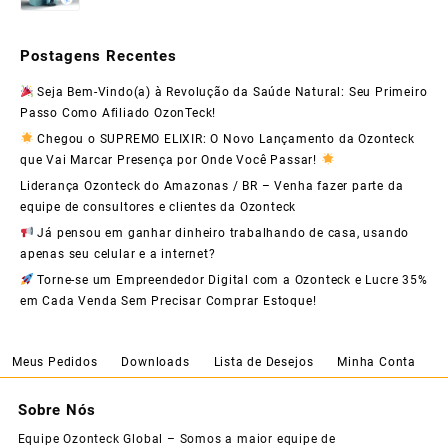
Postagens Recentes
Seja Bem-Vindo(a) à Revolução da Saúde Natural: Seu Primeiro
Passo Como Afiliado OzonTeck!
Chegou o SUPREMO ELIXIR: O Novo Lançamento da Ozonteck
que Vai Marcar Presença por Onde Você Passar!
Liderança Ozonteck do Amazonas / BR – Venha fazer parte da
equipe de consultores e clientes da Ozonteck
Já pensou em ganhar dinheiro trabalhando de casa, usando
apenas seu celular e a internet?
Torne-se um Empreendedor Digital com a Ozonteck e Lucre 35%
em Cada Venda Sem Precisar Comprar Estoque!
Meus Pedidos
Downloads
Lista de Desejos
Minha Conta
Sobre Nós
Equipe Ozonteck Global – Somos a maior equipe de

━━━━

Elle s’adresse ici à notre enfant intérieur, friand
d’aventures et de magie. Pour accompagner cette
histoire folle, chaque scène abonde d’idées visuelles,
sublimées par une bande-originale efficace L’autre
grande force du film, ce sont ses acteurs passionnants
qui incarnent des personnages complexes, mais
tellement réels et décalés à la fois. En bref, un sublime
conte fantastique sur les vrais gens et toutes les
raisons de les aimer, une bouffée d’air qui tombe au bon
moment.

━━━━

* _The problem_
Of the entries above, repeat exactly the lines between the line with "Lista de Desejos" and the line with "Equipe Ozonteck Global", inclusive, and no others.

* _Written response_
Lista de Desejos
Minha Conta
Sobre Nós
Equipe Ozonteck Global – Somos a maior equipe de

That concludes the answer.